### TASK MATERIAL

[Start of Attachment]

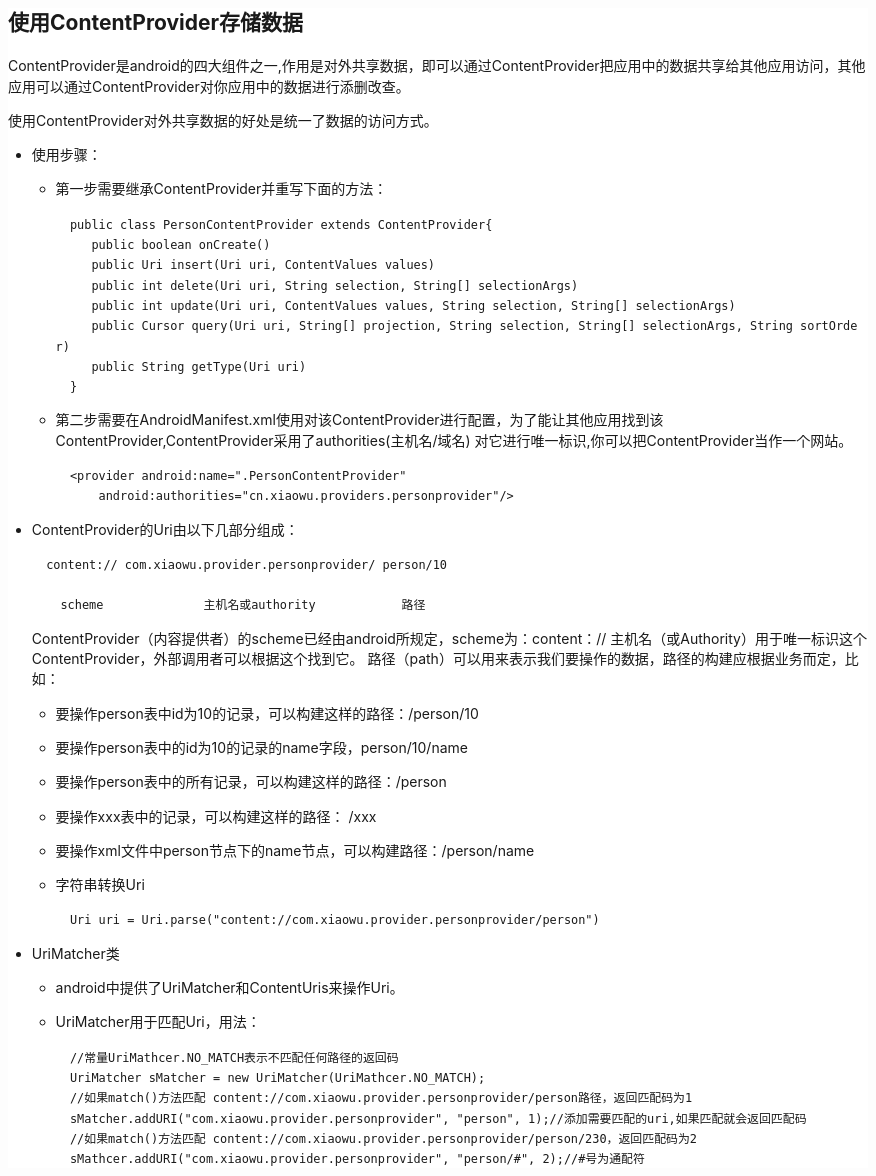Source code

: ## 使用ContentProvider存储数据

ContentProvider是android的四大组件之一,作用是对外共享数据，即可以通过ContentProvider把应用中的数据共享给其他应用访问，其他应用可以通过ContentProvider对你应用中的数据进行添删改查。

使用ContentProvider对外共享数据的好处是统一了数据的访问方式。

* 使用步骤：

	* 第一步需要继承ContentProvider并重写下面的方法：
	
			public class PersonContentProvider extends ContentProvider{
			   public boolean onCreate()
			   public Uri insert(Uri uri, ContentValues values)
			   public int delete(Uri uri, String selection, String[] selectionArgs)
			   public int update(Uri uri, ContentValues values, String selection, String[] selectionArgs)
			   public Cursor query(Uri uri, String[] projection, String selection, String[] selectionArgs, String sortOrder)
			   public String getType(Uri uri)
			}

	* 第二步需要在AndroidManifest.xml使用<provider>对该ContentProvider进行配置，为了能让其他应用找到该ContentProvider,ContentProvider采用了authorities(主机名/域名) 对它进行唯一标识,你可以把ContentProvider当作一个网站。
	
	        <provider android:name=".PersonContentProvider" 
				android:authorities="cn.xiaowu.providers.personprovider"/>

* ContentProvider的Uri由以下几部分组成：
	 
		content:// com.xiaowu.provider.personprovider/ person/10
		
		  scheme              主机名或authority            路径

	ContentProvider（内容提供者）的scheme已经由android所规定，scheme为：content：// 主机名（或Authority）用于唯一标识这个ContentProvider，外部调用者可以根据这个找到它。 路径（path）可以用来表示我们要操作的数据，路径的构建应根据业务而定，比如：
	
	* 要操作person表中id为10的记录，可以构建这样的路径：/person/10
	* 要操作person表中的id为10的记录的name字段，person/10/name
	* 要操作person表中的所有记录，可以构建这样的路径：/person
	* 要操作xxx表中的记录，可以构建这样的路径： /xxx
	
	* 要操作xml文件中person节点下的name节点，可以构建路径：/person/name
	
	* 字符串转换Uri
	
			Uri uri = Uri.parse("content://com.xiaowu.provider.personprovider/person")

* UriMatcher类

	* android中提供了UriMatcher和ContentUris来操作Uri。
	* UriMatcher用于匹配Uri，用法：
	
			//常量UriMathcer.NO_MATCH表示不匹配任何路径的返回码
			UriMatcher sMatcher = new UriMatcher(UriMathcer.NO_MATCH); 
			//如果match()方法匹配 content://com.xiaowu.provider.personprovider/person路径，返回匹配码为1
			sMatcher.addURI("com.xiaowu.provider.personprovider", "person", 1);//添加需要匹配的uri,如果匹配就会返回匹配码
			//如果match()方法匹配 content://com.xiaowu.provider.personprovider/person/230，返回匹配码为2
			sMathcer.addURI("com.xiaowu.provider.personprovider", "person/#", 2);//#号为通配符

[End of Attachment]
[Start of Attachment]

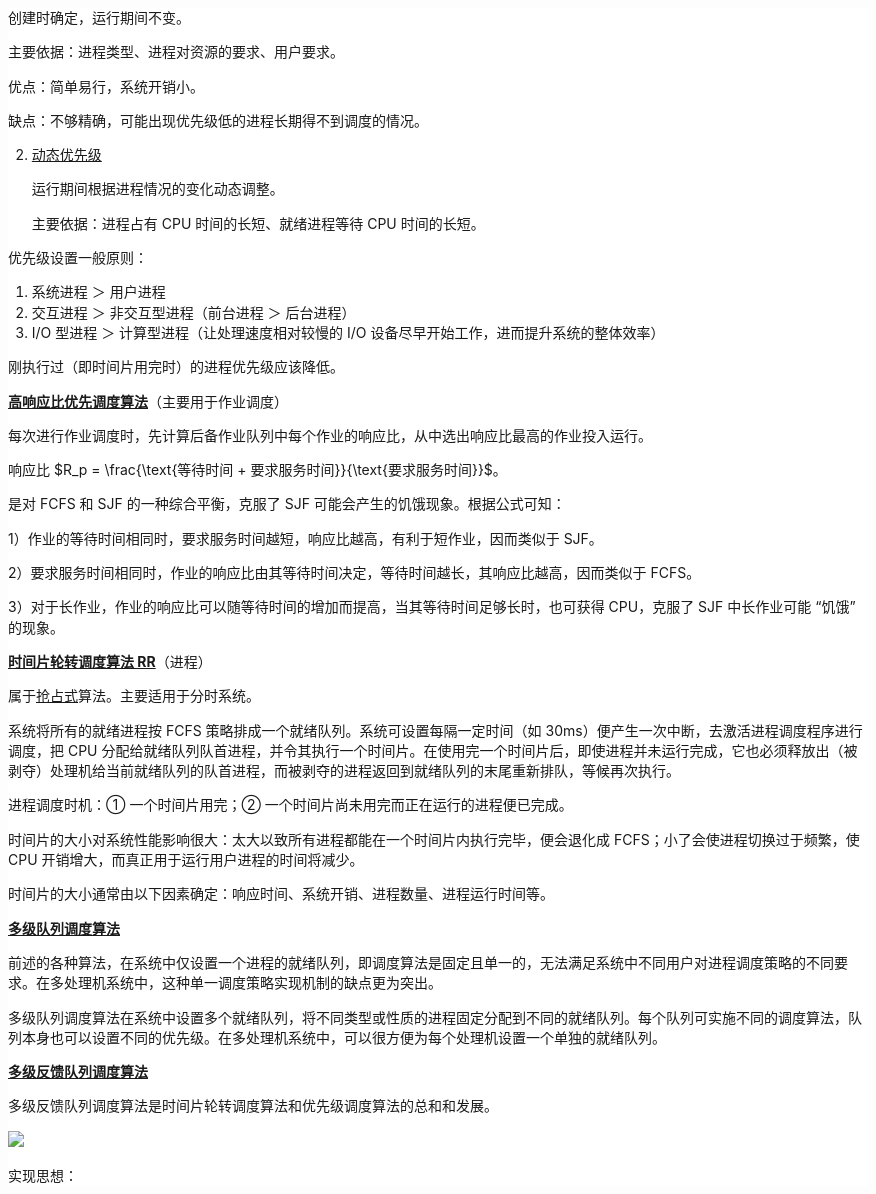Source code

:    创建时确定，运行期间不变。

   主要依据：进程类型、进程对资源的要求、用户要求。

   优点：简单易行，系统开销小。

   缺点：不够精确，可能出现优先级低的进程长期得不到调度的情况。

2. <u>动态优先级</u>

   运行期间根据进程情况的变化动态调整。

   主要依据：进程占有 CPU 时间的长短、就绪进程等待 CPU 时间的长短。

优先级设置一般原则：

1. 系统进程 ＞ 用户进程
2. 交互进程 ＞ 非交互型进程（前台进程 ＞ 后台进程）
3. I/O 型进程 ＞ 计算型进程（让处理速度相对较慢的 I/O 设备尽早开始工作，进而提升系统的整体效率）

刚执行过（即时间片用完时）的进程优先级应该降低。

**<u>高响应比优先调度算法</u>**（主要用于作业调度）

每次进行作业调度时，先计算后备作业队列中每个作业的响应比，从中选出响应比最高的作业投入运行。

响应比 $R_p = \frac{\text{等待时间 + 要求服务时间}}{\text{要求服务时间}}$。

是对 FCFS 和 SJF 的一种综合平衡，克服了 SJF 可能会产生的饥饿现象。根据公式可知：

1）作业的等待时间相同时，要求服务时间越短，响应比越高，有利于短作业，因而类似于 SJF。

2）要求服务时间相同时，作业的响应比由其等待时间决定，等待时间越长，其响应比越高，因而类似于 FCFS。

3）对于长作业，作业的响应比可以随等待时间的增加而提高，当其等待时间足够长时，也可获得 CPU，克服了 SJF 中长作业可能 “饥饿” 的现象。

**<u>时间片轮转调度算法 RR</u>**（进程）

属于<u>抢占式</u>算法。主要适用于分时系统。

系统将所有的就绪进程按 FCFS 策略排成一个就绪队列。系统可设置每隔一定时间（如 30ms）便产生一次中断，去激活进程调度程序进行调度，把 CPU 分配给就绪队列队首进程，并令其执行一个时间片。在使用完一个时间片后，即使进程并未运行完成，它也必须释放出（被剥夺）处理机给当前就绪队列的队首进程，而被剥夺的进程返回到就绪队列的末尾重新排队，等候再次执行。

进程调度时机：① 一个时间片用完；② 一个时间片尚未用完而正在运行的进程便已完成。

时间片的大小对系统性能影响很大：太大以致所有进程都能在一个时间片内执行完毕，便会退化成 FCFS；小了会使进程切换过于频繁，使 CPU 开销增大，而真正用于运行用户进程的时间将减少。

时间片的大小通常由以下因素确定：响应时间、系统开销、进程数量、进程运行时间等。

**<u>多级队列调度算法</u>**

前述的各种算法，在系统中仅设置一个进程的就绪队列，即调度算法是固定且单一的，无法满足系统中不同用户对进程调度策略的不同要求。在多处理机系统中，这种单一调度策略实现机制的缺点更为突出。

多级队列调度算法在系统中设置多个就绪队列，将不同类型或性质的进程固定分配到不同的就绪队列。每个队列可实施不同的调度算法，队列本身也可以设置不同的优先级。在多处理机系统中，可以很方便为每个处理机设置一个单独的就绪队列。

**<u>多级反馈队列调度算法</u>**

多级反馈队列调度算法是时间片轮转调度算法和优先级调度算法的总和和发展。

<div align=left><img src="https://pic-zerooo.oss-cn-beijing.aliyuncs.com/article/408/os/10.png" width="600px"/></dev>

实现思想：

[End of Attachment]

### YOUR INSTRUCTIONS
Among the lines of the material above, tally those containing "name" and respond with the total only.

### EXPECTED OUTPUT
3